Science and history books were my favourites – also science history if it comes to that, but there were many others. Paul Kelly’s autobiography was pretty good. Actually his prose was often more than good.

Odd memory: Kelly, and indeed Bob Dylan were big fans of Frank Sinatra. So was I. It is more than possible that there are incredulous eyes scanning these sentences. or changes the words of a great song from the American songbook to show that he is hip. But I don’t care. Well, I’m not so keen when he throws in a few rat pack ring-a-dings. Bob Dylan in one of his memoirs said that he listened to Sinatra singing Ebb Tide, and heard the voice of God. I have that record. I know what he means That is austere, not tricky. Grand…

There was one theme in Kelly’s book that I ignored; his praising Melbourne and denigrating Sydney. Give it a rest. I have lived for decades in both. Also a year in New Zealand. Land of the wrong white crowd, according to Ray Sutton, but I can tolerate it. We’ve all seen Lord Of The Rings. One thing in Kelly’s book puzzled me. He talked about St Kilda, a place with which I am perfectly familiar.He declared deep love for “this sweet coast…”. More than he felt for Sydney Harour, “with all its water and land.”

Odd. There are places in Port Phillip Bay where you can barely see across to the opposing coast, if at all, Yet… thinking hard, there are places in Sydney harbour where the other side is intimately close, and none that I can remember where it is vastly remote.  The harbour for me is a fair expanse of water and also a place of intimate coves and areas of quaintness. History, both charming and brutal, still haunts its bays and inlets. I can remember a time when there was no Opera House, but the Harbour bridge was always there, I assumed.

In search of lost time I can quite easily remember  the 1956 Olympic Games – and the bloody water polo match between Russia and Hungary. And the first TV broadcast, also from Melbourne in 1956.  That same year, when I was 16 a bronze whaler shark swam straight at me  in Port Phillip Bay.

 Here in Sydney I rode over the bridge to Careening Cove this morning and remembered that I once had a spinster aunt who lived in one of the top flats in the blocks lining the water around the corner. In those days women who reached middle age and beyond without marrying were called spinsters. When we visited her I spent some time staring out the leadlight windows at the ferries heading for Circular Quay and back toward the heads, and the occasional cargo boat turning toward Darling Harbour. It was a working harbour in those days.

Fort Dennison was out there on a man-shaped island of dark sandstone. Unruly convicts were held in a cell below the waterline. Sometimes the island’s shape suggested a boat and I wondered if a ship of stone could float. Of course not, but that is how the minds of small boys run. The very small Vegemite jar in my aunt’s cupboard connected me to the life of old ladies. Because of the industrial traffic there were few yachts in this stretch. Directly below was a small swimming pool, also sequestered from the harbour by sandstone. I supposed it belonged to the flats.
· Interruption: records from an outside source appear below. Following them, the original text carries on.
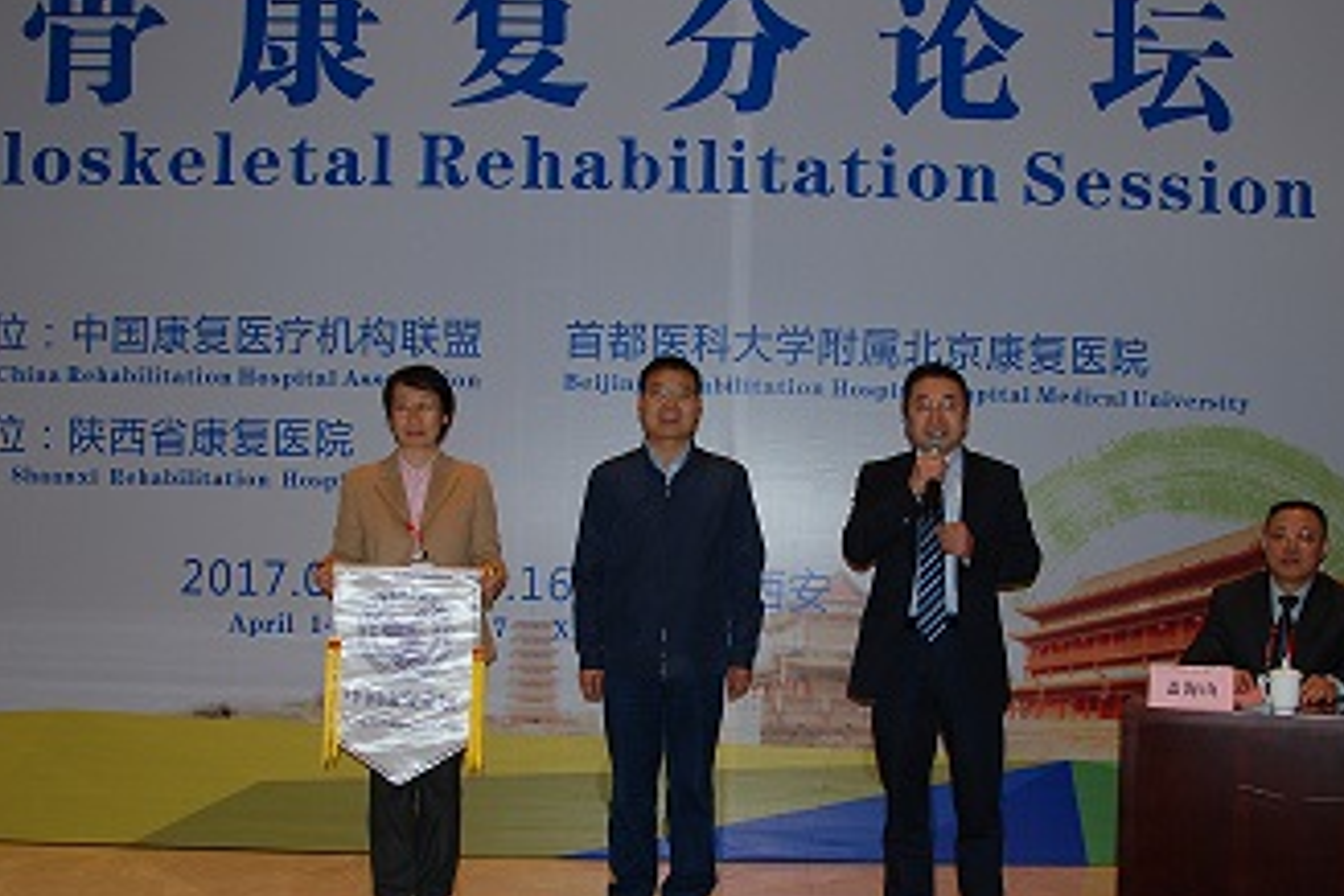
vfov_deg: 33.2
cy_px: 563
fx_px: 1493
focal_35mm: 40
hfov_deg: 48.2
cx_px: 810
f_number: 3.5
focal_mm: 18
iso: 200
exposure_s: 1/60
Yes, its size connected it to the tiny Vegemite jar and all things elderly, though I doubt my aunt ever swam.

Like Melbounre later, this side of the harbour was another world. Its style was different in mysterious ways. A kind of apron of slate projected beneath many of the windows of the flats. In fact they were built of thin wooden slats, mostly green. Wealthy people had always inhabited this side of the harbour I believed. Sometimes they appeared, as enigmatic in appearance as they were when seen briefy at a window. My aunt’s ginger cat was sometimes glimpsed down on the side path, an interpenetration of the interior and exterior worlds

Enough of Sydney. I am reminded that Barry Humphries, whose voice has come to resemble that of Cardinal Pell, bewailed the trendification of once hallowed Melbourne suburbs, and he advised those seeking that ancient world of charm to find the more obscure suburbs. Such as Deepdene, wherever that is. I swear I will go there one day. Of course I lived in Essendon, neighbour to Moonee Ponds. Barry got some laughs out of that. Moonee Ponds, not me living near it…

One part of Melbourne that I thought would have filled Barry’s prescription was that run of inner Bay suburbs that included Mentone, Mordialloc and Seaforth. I was not so long ago taken aback to read Eddie Perfect disparaging Mentone, which was where he grew up. I could not understand this. Mentone was then a secluded beach, shallow and backed by trees which in fact screened the residential part from watchers in passing trains. I passed it often on trains on the way to Frankston where the train ended and I hitch-hiked on round the Bay with my spear fishing gear. Toward Mount Martha or Mornington most often.

But back to the train. At some point it crosses a bridge over a canal into which many boats had been crammed. This fascinated me, and I wondered how you would get your boat out if required. The water on an overcast day was dark green, the boats were in the main white. I loved it. The beach was elegant if perhaps lonely in spirit.

In one period there had been a tremendous storm, which had raised actual waves rather than mere wind chop. Boats had been sunk. Suddenly I jumped off the train and ran back to the trees to change in order to actually examine sunken boats! Most remarkable was the fact that one of these was a yacht. It lay on the sand bottom with one large sail unfurled. It slid slowly one way then back again in the remaining swell.

How could the young Edward not find solace from youthful humilations on the elegant and lonely little beach? How could you not take triumphs and failures to such a place, as I once took triumph and a chelsea bun from the cake shop down to Maroubra Beach in the late afternoon after winning  a guinea in a juvenile quiz on the radio. Believe it or not I had identified “a porous volcanic rock” as pumice stone. 

We found pumice stone in the far corner of our backyard when we went down to live in Melbourne in the early 1950s.